Depuis plusieurs semaines maintenant, le Patrimoine bâti public a engagé de vastes opérations de déguerpissement à maints endroits de la capitale. En plus des habitations qui ont été mises à sac, certains lieux de loisirs comme Ibiza Plus, appartenant à un certain Moussa Matady Condé et la Paillote dont Fodé Tidiani Sylla est propriétaire, n’ont pas été épargnés. Cependant, des voix s’élèvent pour dénoncer « deux poids deux mesures » dans la démolition des « domaines » appartenant à l’État.
Ibiza Plus (restaurant Night-club), sis au quartier Cameroun, en bas du pont 8 novembre et la Paillotte, n’existent aujourd’hui que de nom. En cause, ces lieux de loisirs n’ont pas été épargnés par les bulldozers du Patrimoine bâti public. Une situation qui irrite la colère d’un des travailleurs qui a préféré garder l’anonymat : « Contrairement aux voisins, on ne faisait pas partie parce qu’on relève du ministère de la Culture. On exploite les sites culturels et non les habitations. Pour ces raisons, nous n’avons pas été informés. Il était 16h, lorsqu’une une équipe du Patrimoine bâti est venue pour déguerpir nos sites (Ibiza Plus, ndlr). On nous a donné que quarante huit heures pour libérer les lieux. La même nuit, on a commencé à enlever quelques objets. Mais le matin, le ministre de la Culture vient en personne pour faire savoir que nos installations ne font pas partie. D’ailleurs, il a dit avoir parlé avec les autorités au plus haut niveau, que tout est rentré en ordre. Rassurés, on a même commencé à ramener les objets qu’on avait fait sortir pour continuer nos activités. Le lendemain, la machine se pointe.
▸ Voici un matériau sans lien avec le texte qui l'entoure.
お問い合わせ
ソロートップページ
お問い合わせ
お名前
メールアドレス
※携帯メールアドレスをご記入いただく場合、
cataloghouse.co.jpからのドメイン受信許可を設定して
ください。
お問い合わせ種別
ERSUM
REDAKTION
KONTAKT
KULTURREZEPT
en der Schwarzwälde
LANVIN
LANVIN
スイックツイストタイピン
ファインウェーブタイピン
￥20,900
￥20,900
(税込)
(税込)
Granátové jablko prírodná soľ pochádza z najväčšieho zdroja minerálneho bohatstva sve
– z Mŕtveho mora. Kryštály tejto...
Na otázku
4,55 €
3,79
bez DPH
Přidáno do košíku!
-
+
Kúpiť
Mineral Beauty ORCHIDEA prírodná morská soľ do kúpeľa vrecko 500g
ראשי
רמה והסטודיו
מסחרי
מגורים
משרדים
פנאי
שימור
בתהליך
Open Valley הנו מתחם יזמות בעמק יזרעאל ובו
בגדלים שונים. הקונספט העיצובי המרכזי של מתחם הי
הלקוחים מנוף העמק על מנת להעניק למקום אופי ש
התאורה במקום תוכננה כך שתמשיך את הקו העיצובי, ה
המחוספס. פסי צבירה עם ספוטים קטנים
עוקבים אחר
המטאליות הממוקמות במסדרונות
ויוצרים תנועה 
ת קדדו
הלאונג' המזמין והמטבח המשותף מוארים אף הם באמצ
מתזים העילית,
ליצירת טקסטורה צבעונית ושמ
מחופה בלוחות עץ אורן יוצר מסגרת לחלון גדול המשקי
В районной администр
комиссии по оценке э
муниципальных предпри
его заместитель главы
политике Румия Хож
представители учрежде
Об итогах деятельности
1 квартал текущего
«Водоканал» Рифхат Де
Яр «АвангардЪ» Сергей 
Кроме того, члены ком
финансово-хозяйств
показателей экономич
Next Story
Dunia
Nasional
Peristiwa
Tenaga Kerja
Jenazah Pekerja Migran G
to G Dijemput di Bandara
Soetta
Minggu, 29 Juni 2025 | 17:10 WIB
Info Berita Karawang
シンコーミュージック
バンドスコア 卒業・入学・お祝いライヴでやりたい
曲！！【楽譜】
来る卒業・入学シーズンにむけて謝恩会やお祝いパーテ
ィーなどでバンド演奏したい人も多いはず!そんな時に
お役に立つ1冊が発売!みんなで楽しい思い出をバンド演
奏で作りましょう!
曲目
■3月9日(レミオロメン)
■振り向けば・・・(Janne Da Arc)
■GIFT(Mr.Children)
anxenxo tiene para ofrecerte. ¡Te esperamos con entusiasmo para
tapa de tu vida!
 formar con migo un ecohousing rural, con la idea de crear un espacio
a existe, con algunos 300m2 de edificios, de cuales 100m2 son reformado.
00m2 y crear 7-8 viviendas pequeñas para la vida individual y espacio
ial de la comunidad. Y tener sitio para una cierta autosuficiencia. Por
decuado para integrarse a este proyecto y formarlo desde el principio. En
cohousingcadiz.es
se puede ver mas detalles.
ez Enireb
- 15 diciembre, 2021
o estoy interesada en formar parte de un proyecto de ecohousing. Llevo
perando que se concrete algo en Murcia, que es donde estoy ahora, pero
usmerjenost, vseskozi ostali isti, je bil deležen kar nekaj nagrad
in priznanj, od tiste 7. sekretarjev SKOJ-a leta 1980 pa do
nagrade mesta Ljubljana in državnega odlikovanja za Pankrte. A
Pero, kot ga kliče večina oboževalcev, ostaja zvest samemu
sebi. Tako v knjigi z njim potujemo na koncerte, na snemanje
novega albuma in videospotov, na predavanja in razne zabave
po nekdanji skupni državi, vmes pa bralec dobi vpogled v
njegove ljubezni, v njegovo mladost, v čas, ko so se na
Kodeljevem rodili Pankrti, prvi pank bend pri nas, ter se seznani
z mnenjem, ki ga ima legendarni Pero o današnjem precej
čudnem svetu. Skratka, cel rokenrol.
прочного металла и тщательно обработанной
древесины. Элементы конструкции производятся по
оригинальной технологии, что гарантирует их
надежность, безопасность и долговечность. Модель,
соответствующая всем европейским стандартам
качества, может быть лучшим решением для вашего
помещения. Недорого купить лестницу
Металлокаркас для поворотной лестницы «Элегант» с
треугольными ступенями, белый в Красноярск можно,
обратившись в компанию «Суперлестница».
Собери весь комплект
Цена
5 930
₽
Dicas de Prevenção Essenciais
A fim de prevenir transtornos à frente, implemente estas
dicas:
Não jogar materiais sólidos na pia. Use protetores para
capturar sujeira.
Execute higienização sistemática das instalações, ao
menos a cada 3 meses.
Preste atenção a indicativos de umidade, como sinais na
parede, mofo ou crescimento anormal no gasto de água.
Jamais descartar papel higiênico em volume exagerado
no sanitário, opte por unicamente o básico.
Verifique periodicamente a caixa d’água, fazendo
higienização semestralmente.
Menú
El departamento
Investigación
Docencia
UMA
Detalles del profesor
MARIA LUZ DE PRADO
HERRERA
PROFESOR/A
Nous avons fait savoir aux agents de déguerpissement que nos installations n’étaient pas concernées mais en vain. On leur a fait comprendre qu’on ne peut pas démonter aussi facilement une boîte de nuit comme une chambre d’habitation. Dès qu’ils ont commencé à détruire le bar et le restaurant, des individus mal intentionnés y sont entrés pour vandaliser tout sous l’œil impuissant de tous les travailleurs, puisqu’ils étaient plus nombreux que nous. On leur a dit qu’ils (agents de déguerpissement, ndlr) ont donné l’occasion aux gens de faire du n’importe quoi dans notre bar et restaurant, ils nous ont dit qu’ils s’en foutent. Mêmes les carreaux, plafonds, fils électriques, climatiseurs, pistes lumineuses, etc., n’ont pas été épargnés », fait-il savoir d’entrée.
Poursuivant, notre interlocuteur indique qu’ils ont tout perdu aujourd’hui. D’ailleurs, il y voit une main noire derrière cette démolition : « Aujourd’hui, nous avons tout perdu. Plus de 20 travailleurs envoyés au chômage. Si nous avions reçu un préavis de trois mois par exemple, on aurait pu trouver un endroit, sortir les objets paisiblement, et aller continuer notre activité ailleurs. Nous ne savons plus à quel saint se vouer. Derrière ce déguisement, nous y voyons une main noire. Sinon, on ne peut pas comprendre qu’un ministre de la République indique que nos installations ne sont pas concernées et que ça ne soit pas le cas. Et vers 11h comme ça, voilà le directeur du Patrimoine bâti qui vient nous dire que nos installations ne faisaient pas partie, alors que tout a été cassé. Le directeur nous fait croire qu’il dormait, c’est une insulte. Nous ne savons pas si c’est un règlement de compte », dénonce-t-il avant de conclure :
« La machine a contourné les bâtiments sur lesquels il y a croix en passant par la Paillote pour atteindre notre boîte qui était au fond. Dans les conditions normales, ils devraient d’abord déguerpir ces maisons là avant de venir au niveau de la boîte », a-t-il martelé.
Par ailleurs, les travailleurs d’Ibiza Plus et de la Paillote se réservent le droit de porter plainte pour qu’ils soient rétablis dans leurs droits.